En Quito se turbó también la tranquilidad porque las monjas de Santa Catalina, cuya
elección quería violentar el provincial de Santo Domingo, se pusieron bajo las
órdenes del obispo y se dividió la ciudad en partidarios exaltados de una y otra
autoridad. Los canónigos del Cuzco entraron en reñidos debates con el obispo.
Por su doble carácter pudo el virrey arzobispo conservar la buena inteligencia con
las demás autoridades eclesiásticas y allanar las principales dificultades. Los
jesuitas le auxiliaron para el gobierno político enviando contra los portugueses de la
colonia del Sacramento a los indios de sus reducciones, quienes pelearon con gran
denuedo. En los establecimientos de piedad contó con la cooperación de varones
santos, tales como el venerable Camacho, el indio Nicolás de Dios, el presbítero
Riera fundador de la congregación de San Pedro y otros muchos del siglo o del
clero.
Aún estaban los piratas en el Pacífico, cuando fue arruinada Lima por un espantoso
terremoto el 20 de octubre de 1687. Un primer estremecimiento, que quebrantó
todos los edificios e hizo algunas víctimas, permitió que la mayoría de los habitantes
se salvara del estrago de una segunda y más violenta sacudida. El terror producido
por falsas revelaciones y por indiscretos predicadores se unió a las privaciones e
influjo de la inclemencia para causar graves dolencias. Mas el celo inteligente y
sereno del virrey logró restablecer la confianza y el orden habitual, aunque
ocurrieron graves desavenencias con el clero.

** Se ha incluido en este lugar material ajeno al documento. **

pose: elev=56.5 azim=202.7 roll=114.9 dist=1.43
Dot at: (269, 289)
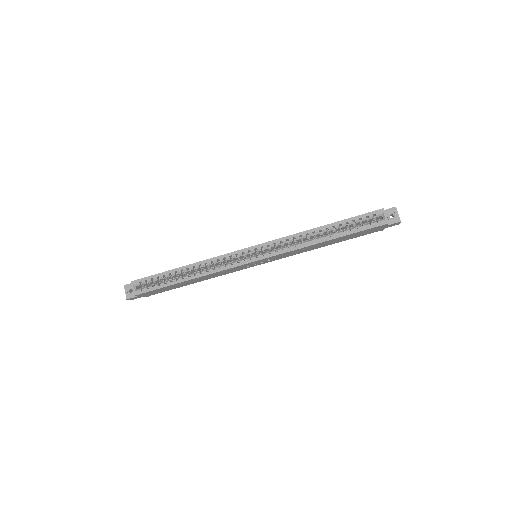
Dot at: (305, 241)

Con mejor éxito se sostuvieron las regalías de la Corona en otras competencias con
la inquisición y algunos prelados. Los conventos de monjas, que a veces formaban
repúblicas desordenadas, no pudieron reformarse. Las misiones de Maynas;
aunque habían sufrido mucho por el azote de las viruelas, invasiones de
portugueses y alzamiento de los neófitos, se repararon por el celo del padre Samuel
Fritz, apóstol de los omaguas. La universidad, que había decaído, recibió nuevo
lustre. Se estableció en Lima una casa de moneda. La audiencia pudo funcionar con
mayor desembarazo. En el despacho de los asuntos generales reinó la mayor
actividad. Los intereses de la hacienda fueron tan bien atendidos, que sin nuevo
gravamen pudieron cubrirse enormes gastos extraordinarios, a los que contribuyó
generosamente el pueblo.
La inteligencia del virrey, no bien inspirada por las órdenes vigentes, ni por los
consejos de sus antecesores, se estrelló en la reintegración de la mita que pretendió
hacer a Huancavelica y Potosí y que él consideraba sin razón como la obra grande
de su gobierno. Superando inmensos obstáculos hizo la numeración general de los
indios, que muchos tenían interés en ocultar y que quedó tan incierta como antes.
Los naturales estaban muy alarmados y principiaban a huir de las reducciones
previendo un aumento de mitas y tributos.